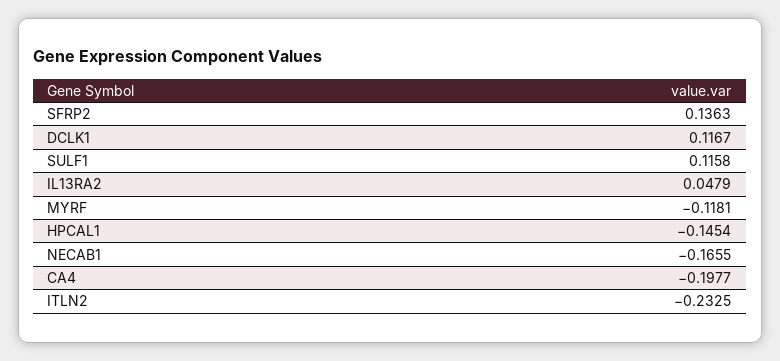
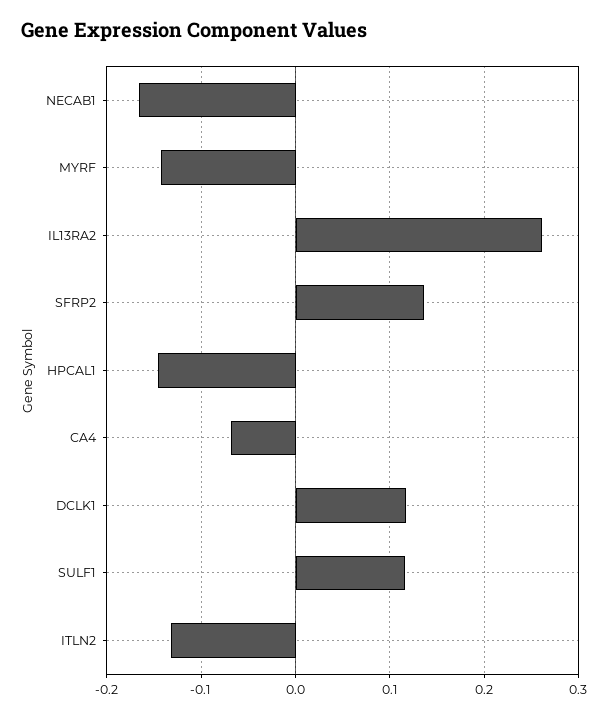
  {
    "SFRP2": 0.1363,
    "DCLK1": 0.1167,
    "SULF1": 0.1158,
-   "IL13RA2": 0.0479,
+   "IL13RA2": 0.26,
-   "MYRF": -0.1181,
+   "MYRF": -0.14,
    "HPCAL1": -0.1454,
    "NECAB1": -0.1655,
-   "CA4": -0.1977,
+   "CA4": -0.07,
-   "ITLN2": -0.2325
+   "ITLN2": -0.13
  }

____________

Exercise.
From the first line to the last, return the material above exactly, apart from the pictures.

Written solution.
  {
    "SFRP2": 0.1363,
    "DCLK1": 0.1167,
    "SULF1": 0.1158,
-   "IL13RA2": 0.0479,
+   "IL13RA2": 0.26,
-   "MYRF": -0.1181,
+   "MYRF": -0.14,
    "HPCAL1": -0.1454,
    "NECAB1": -0.1655,
-   "CA4": -0.1977,
+   "CA4": -0.07,
-   "ITLN2": -0.2325
+   "ITLN2": -0.13
  }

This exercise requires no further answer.